Les visites des Münchner Philharmoniker ne sont pas si fréquentes à Paris, encore moins avec une création d’un compositeur français ! Au terme d’une tournée de cinq concerts, l'orchestre bavarois dirigé par Daniel Harding faisait entendre la première française du deuxième concerto pour violon de Thierry Escaich, sous l’archet de Renaud Capuçon, son dédicataire.

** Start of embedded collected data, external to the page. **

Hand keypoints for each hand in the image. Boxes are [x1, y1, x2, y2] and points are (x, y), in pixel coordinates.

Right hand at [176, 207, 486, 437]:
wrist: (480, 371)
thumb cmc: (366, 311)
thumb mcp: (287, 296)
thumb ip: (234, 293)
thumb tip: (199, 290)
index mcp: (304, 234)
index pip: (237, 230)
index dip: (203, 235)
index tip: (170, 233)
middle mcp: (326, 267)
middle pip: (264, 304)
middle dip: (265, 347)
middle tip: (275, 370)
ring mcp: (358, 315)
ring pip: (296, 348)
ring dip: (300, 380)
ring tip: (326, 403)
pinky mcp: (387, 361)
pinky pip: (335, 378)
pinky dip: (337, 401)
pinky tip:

Souvent critiqué pour son omniprésence médiatique, le violoniste français nous rappelle ce soir qu’il est aussi un fervent interprète de la musique de son temps. On l’a entendu créer des œuvres de Pintscher, Dusapin, Rihm, Mantovani – liste non exhaustive ! Ce soir, on est en terrain de connaissance avec un compositeur qu’on fréquente depuis plus de vingt ans, mais on doit avouer une certaine déception. Un voisin facétieux faisait remarquer à la fin de la longue demi-heure que dure le concerto que son titre (Au-delà du rêve) était plus prometteur que l’œuvre. La partie soliste exige des qualités techniques et une concentration hors normes de la part de l’interprète – Renaud Capuçon y force l'admiration – sans que ce dernier soit payé de retour par des passages où sa veine lyrique pourrait se déployer et sa virtuosité s'exprimer avec plus d’éclat.
Thierry Escaich explique son intention : « Dès les premières notes, la ballade simple et presque anodine qu’égrène le violon solo se voit obscurcie par des prolongements en écho de l’orchestre qui semblent en quelque sorte ouvrir l’espace sonore ». De fait, le violon soliste qui n’a pas une minute de répit est vite englouti dans un maelström sonore auquel il peut difficilement résister, quel que soit le talent de Renaud Capuçon qu’on aura du mal à sentir épanoui. Est-ce pour cette raison qu’il n’offrira aucun bis après les saluts d’usage avec le compositeur et le chef ?
S’il est un reproche, en revanche, qu’on ne peut pas faire à Thierry Escaich, c’est de ne pas savoir écrire pour l’orchestre : l’effervescence est son moteur, la luxuriance sa marque. Alors qu’on se rappelle la création très applaudie à Liège, en 2006, de son Miroir d’ombre pour violon, violoncelle et orchestre où Escaich réunissait les deux frères Capuçon, ou son Concerto pour orchestre donné pour l’inauguration de la Philharmonie le 14 janvier 2015, on éprouve ce soir le sentiment d’une belle machine un peu creuse, un peu en panne d'inspiration, certes servie luxueusement par l’opulence des musiciens bavarois.

La Quatrième Symphonie de Bruckner en deuxième partie va bénéficier de la somptuosité des Münchner Philharmoniker – en particulier de son formidable cor solo Matías Piñeira – et du sens de la précision de Daniel Harding. Les Munichois n’ont pas oublié les Bruckner si souvent joués avec Rudolf Kempe, Sergiu Celibidache, James Levine et plus récemment avec Valery Gergiev. La répartition des cordes sur la scène (de jardin à cour dans cet ordre : premiers violons, violoncelles, altos et seconds violons, avec les contrebasses derrière les seconds) confère au quatuor un moelleux, un velours, une ampleur qui pourraient presque suffire à notre bonheur, si le fond de l’orchestre n’était comparable à de l’or en fusion, tant dans les vents que dans les cuivres, avec une mention toute particulière pour ces cors merveilleux qui sonnent la chasse dans le début du troisième mouvement.
Mais un très bel orchestre et une baguette méticuleuse ne suffisent pas à faire un grand Bruckner. Cette symphonie en particulier a besoin de fièvre, d’élan, de pleins et de déliés, elle n’a pas été surnommée « romantique » pour rien par le compositeur lui-même ! C’est moins une question de choix de tempos – on sait combien ceux-ci peuvent varier d’un chef à l’autre – que d’impulsion, de mouvement organique, qui bousculent la barre de mesure et évitent l'inertie. On l'a encore constaté récemment avec l'Orchestre Philharmonique de Radio France : Daniel Harding est un orfèvre de la petite forme, du portrait, de la narration. Il est manifestement moins à l'aise dans la grande arche, la trajectoire qui se construit irrésistiblement. Si les Münchner Philharmoniker ont fait mieux qu'honorer leur contrat à l'égard du public parisien, on attendait sans doute plus de cette soirée.